__Conjunto de tarefas__.
**1)** No texto sobre a manhã depois da viagem, onde é que quem narra volta a pôr o espelho após limpar as loiças da casa de banho?
**2)** Prossiga o texto sobre a manhã depois da viagem a partir da última frase apresentada.

Sempre soube que assim seria, que acabaria por passar, e constato-o e sei que tal como ontem, e no dia anterior, e antes desse, não vou voltar a pensar, e mesmo que me lembre, já não me vai inflamar ...tenho tanto e tão melhor em que pensar, tão mais importante!
Concentro-me a passar com a máquina na cova de cada uma das axilas, lentamente, como se cada pêlo cortado fosse copiosamente negociado entre as lâminas e a pele... Lá fora o dia começa a raiar e o barulho da rua substitui o da máquina já limpa e arrumada. O duche soube bem e a directa que fiz esta noite não se perdeu nos 500 Kms de estrada tranquila que ficaram para trás.
Depois da limpeza mecânica das loiças da casa de banho, fruto de alguma auto-disciplina que gradualmente começo a recuperar, volto a pôr o espelho sobre as torneiras e contemplo a cara por barbear e as marcas dos excessos que os anos já começam a não conseguir disfarçar. Sinto-me bem com o cabelo cortado curto e com os pêlos bem aparados, gosto de cada história que cada cicatriz tem para contar, e gosto de me ver assim, sem argola nem tatuagem e com brilho no olhar.

(Entradas guardadas)
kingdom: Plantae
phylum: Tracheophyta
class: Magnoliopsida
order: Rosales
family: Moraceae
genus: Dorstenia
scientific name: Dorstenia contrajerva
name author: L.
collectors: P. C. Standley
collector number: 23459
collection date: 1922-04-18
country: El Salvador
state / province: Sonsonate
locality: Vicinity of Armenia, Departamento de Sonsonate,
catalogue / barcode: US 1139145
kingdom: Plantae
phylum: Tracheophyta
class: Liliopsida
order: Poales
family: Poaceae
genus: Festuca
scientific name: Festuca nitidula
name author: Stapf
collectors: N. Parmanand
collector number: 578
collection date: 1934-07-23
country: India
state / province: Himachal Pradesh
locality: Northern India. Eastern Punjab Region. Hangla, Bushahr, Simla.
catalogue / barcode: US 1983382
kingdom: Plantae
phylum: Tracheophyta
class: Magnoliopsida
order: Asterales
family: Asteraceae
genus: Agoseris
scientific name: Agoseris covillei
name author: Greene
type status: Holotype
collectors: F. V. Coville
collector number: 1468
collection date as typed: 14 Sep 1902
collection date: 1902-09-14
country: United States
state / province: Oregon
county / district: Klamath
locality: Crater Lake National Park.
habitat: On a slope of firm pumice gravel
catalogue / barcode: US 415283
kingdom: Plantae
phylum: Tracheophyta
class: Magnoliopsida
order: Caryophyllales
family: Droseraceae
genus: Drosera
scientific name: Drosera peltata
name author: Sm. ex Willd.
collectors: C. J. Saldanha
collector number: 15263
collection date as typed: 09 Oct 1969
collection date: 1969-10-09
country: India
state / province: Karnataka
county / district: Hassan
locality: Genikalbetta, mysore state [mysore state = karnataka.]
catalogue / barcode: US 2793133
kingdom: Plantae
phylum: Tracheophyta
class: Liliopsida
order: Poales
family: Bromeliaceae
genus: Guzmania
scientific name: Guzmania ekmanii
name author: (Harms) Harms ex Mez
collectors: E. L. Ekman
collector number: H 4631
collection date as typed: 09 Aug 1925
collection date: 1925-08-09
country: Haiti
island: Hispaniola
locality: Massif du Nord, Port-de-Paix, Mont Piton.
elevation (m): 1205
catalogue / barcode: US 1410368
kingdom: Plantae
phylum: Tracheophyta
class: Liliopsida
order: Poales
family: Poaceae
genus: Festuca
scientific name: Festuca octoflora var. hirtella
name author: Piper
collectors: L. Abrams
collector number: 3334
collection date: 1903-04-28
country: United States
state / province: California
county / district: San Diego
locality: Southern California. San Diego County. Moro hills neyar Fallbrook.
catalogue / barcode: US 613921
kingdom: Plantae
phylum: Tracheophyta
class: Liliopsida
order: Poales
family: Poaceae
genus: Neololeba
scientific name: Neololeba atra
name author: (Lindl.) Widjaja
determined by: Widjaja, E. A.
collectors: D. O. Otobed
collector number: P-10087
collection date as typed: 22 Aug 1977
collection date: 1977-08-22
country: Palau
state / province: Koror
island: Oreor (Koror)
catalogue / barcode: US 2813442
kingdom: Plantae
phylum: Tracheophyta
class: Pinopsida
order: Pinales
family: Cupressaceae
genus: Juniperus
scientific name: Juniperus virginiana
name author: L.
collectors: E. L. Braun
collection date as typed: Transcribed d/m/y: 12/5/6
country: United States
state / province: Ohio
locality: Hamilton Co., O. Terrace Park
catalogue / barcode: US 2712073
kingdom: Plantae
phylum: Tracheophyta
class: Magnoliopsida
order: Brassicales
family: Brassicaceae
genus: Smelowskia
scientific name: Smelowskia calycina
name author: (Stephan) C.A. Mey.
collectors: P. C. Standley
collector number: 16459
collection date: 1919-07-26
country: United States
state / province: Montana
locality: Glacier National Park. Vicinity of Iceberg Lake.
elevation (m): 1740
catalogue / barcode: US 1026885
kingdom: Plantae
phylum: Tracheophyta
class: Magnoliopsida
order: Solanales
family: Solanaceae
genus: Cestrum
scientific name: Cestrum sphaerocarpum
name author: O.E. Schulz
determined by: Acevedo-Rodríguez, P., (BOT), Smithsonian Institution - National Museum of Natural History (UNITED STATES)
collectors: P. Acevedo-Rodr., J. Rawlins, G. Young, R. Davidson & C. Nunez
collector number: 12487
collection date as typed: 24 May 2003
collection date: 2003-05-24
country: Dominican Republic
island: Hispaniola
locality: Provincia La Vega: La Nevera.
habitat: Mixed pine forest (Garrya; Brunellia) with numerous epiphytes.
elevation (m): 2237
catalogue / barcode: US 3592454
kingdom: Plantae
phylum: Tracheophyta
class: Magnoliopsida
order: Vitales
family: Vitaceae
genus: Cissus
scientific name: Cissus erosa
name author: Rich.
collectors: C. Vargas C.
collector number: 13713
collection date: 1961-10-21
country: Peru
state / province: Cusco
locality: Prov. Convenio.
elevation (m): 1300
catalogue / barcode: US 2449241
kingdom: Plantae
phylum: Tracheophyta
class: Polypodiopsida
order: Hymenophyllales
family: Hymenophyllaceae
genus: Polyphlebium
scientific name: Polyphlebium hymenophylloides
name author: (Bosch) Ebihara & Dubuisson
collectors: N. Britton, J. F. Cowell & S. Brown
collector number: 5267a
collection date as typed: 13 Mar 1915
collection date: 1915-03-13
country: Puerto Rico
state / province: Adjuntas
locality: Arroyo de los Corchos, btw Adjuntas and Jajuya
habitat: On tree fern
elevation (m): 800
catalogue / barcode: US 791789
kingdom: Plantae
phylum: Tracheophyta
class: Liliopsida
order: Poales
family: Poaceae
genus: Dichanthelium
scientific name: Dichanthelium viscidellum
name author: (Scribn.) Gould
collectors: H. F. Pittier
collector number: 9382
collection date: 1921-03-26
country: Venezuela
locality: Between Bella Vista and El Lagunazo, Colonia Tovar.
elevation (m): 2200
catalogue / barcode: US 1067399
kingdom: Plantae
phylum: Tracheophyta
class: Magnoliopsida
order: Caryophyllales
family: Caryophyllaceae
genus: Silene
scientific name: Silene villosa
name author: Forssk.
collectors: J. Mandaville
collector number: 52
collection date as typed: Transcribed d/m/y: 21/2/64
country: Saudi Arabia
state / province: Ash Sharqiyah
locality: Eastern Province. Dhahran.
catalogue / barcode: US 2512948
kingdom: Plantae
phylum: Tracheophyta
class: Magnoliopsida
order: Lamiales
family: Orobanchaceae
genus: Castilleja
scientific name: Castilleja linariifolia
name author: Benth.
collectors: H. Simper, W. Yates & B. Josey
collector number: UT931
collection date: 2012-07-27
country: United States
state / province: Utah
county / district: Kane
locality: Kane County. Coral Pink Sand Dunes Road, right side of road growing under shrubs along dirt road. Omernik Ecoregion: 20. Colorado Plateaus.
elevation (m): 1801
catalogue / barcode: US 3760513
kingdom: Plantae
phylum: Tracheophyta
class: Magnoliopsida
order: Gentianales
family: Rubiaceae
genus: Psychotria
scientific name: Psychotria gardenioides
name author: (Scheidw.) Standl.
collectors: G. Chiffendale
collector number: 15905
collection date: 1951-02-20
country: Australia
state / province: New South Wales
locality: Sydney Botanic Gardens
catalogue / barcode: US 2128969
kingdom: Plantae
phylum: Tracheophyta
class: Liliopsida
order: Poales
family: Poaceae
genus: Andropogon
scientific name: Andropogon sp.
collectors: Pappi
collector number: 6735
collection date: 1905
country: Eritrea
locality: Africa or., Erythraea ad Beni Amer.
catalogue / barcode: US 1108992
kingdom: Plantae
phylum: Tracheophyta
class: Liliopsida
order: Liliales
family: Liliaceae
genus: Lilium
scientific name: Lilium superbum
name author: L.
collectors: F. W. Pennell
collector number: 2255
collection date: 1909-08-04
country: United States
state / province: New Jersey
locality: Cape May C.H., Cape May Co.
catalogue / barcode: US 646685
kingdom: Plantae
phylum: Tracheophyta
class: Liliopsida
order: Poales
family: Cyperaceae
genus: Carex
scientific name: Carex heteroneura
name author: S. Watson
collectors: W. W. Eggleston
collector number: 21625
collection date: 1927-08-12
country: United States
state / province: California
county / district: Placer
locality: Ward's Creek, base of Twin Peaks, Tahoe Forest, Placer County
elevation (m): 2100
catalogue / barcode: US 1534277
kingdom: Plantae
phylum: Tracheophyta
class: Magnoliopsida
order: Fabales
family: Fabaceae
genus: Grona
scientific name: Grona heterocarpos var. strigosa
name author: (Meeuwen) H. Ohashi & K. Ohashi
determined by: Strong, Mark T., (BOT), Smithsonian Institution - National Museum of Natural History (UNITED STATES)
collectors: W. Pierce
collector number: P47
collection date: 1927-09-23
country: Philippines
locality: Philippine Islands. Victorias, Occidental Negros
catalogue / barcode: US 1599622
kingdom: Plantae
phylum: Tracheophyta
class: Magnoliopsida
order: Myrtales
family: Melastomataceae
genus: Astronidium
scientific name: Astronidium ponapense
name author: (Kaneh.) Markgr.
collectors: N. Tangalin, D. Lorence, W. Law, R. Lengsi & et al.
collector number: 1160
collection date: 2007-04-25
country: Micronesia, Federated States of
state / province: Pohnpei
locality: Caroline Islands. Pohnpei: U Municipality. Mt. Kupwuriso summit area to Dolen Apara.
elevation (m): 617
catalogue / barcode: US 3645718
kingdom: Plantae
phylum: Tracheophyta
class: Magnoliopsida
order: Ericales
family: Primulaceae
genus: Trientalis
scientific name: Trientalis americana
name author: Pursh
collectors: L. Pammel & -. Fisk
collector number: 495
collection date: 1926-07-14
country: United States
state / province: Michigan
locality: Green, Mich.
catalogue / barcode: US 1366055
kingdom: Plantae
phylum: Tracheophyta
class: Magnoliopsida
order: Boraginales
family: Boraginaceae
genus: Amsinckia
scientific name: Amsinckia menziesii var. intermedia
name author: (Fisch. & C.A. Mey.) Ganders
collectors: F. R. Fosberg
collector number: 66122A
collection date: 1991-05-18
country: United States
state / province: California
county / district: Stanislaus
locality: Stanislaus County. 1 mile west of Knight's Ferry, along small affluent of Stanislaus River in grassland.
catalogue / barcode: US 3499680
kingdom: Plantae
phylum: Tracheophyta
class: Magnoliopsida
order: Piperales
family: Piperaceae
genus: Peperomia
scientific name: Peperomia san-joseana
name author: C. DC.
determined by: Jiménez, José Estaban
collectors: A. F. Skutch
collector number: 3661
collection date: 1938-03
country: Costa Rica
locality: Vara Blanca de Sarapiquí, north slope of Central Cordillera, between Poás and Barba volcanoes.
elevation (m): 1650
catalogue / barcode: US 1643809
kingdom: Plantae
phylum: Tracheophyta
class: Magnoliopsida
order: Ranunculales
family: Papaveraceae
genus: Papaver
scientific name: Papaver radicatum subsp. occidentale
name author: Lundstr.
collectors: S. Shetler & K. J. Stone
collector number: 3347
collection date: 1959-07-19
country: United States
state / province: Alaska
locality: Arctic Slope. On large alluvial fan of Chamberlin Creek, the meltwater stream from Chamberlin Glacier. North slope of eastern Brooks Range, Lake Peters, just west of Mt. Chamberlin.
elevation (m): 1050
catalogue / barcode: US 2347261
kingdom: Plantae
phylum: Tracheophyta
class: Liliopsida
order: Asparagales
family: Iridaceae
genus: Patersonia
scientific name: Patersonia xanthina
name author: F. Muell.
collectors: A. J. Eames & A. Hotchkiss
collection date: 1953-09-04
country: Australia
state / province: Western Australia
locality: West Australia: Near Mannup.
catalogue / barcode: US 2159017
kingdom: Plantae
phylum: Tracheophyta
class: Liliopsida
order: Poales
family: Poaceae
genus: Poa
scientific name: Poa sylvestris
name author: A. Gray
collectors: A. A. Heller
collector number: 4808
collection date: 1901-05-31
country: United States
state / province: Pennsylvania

__Conjunto de respostas__.
**1)** Sobre as torneiras.

**2)**
De facto o meu reflexo numa superficie espelhada não diz nada de mim, nem o dizem as palavras que escrevo, nem mesmo as que digo, e muito menos as que ouço, e no entanto...
"Muita parra e pouca uva" -Touché!
...e com este pensamento na cabeça deixo o espelho sobre as torneiras para não o deixar desarrumado no chão, saio e apago a luz. Tenho a certeza que não me vou esquecer de re-colocar os azulejos.
Já vestido penso nestas palavras que escrevo e... tenho um ataque de auto-consciência, mas pouco lhe quero acrescentar, mesmo assim liguei o PC e deixei a escrita fluir enquanto o leite arrefece no copo e o mesmo CD que estava a ouvir há 20 dias atráz recomeça a tocar.
Olho para o lado e vejo uma pequena pilha de livros que tenho tentado ler... -tenho tanto para aprender- ...não sei onde arranjei esta minha mania que sou o maior, mas de algum lado deve ter vindo e se rebuscar na memória...
Não!
Na memória agora não há nada que me interesse, nada que eu queira... O caminho agora é em frente e de qualquer forma eu sei que sempre que precisar, a memória lá estará para me ajudar, sempre foi assim!
Porque mais do que o que digo, eu sou o que faço, tal como fui o que fiz, e como serei tudo o que vier a fazer - e se não for eu a fazê-lo, ninguém o vai fazer por mim (e essa já aprendi há muito tempo!)
Como diz o poeta António Aleixo "Tenho fé nas almas puras / embora viva enganado / não troco esperanças futuras / pelas glórias do passado".
Dito isto, só me falta ir ver o Mar. Escrevo online outra vez...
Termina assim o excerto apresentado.